Jurnal Kesehatan AdeHeryana Vol.1 No.8 2021

Sampai sekarang selalu muncul perdebatan dalam memandang ilmu pengetahuan. Kemarin saat menguji sidang skripsi mahasiswa, terjadi perdebatan antara penguji satu dengan penguji lain. Penguji satu bersikukuh bahwa skripsi tersebut tidak layak lulus karena tidak mengikuti kaidah ilmu yang formal. Sementara penguji yang lain menganggap skripsi ini layak lulus karena secara empiris kondisinya sesuai dengan lapangan. Mengapa sampai saat ini perdebatan antara fundamental dengan empiris masih terjadi?

Penulis membaca buku berjudul Philosophy of Science: A Unified Approach yang ditulis oleh Gerhard Schurz, seorang guru besar filsafat kebangsaan Austria. Pada buku ini Schurz menjelaskan pengertian dan kelompok/aliran yang ada dalam filsagat ilmu.

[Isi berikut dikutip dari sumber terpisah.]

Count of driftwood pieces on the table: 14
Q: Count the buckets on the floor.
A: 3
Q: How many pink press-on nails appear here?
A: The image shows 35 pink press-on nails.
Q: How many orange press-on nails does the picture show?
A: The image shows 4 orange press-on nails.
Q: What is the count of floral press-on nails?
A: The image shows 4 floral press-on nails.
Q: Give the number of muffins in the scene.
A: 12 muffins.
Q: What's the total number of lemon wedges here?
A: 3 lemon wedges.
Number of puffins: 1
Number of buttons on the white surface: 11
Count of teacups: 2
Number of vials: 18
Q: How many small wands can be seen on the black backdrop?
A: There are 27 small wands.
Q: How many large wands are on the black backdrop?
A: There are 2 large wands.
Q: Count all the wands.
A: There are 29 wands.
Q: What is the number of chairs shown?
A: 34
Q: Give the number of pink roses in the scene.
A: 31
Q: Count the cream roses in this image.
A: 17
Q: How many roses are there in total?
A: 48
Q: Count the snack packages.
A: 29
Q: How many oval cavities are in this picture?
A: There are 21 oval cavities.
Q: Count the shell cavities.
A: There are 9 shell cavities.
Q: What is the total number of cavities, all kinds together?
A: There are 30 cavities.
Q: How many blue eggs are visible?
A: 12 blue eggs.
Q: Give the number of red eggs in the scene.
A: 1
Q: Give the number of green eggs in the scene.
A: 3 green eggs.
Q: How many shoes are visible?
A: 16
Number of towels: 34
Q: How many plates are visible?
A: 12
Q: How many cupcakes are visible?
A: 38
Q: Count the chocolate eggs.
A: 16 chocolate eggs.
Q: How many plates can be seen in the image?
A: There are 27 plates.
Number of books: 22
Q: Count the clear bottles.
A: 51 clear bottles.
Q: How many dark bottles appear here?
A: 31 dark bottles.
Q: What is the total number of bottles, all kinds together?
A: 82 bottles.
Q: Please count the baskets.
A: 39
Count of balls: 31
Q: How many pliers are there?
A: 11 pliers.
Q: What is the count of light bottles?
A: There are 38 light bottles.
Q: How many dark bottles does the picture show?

Menurut Schurz (2014), istilah yang sering dipakai untuk menjelaskan filsafat ilmu antara lain theory of science atau wissenschaftstheorie (bahasa Jerman). Seperti halnya disiplin ilmu lain, Filsafat Ilmu memiliki tujuan yang akan dicapai. Disiplin ilmu ini berupaya menginvestigasi bagaimana sebuah ilmu pengetahuan “bekerja” berdasarkan tujuan dan metode, pencapaian, serta keterbatasan yang dimilikinya.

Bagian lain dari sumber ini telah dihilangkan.